Seriously though (for a moment) Christians, and indeed most religious people I encounter, rationalise perfectly well considering their starting position. If belief is all that is required, because no supernatural agent intervenes, then any loss of faith gives you a potential mass murderer (simply because the argument is that people without belief will commit atrocities because there is no supervisor).

This is entirely rational given the starting position. And it's what makes religious people think they are being rational too. However, if the starting position is founded on weak grounds the argument fails completely.

All you have to do is find someone who has committed atrocities either in the name of god or with an active belief in god (or better still, someone who says that god told them to commit atrocities). 

I think the point I am trying to make is that no society ever caved into moral bankruptcy or social chaos simply because a person demanded evidence for something. No society ever disintegrated because rationality and reason were demanded of its population.

For the failure to acknowledge the above, and for suggesting that Hitler was part of the secular agenda (see Chapter 17 of God is Not Great by Christopher Hitchens for an eloquent and conclusive rebuttal to this charge), Alan Craig has already demonstrated that he has lost the right for an opinion on the matter that could be taken seriously.

It's also clear that Church of England morality, founded on the familial values of Henry VIII, is hardly the beacon to which all other religions aspire to reach. Particularly when they are competing for hearts and not minds.

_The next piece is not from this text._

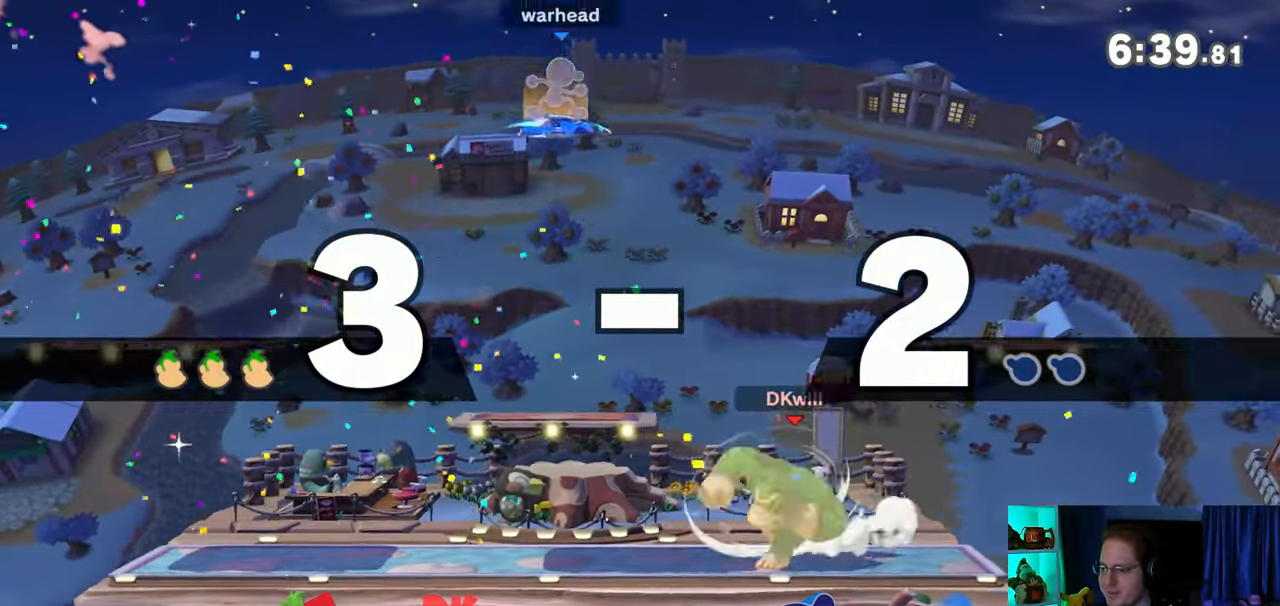
{"buttons": [], "left_stick": "center", "right_stick": "center", "events": []}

Christianity is still a blood cult and there's no escaping it. I understand minority religions would like to have the level of influence afforded to people whose only qualification is reading a work of fiction but you CAN be "good without god"

Sadly, there were no argumentum ad mal genitalia submissions from Alan Craig this time around... disappointed.


1 comment:

Rant In A-Minor said...

Damn, yes, secularism is awful and has given us nothing. Apart from our entire human morality which religion has appropriated and corrupted such that it's now about defending an orthodoxy and an absolute morality which is inflexible and useless.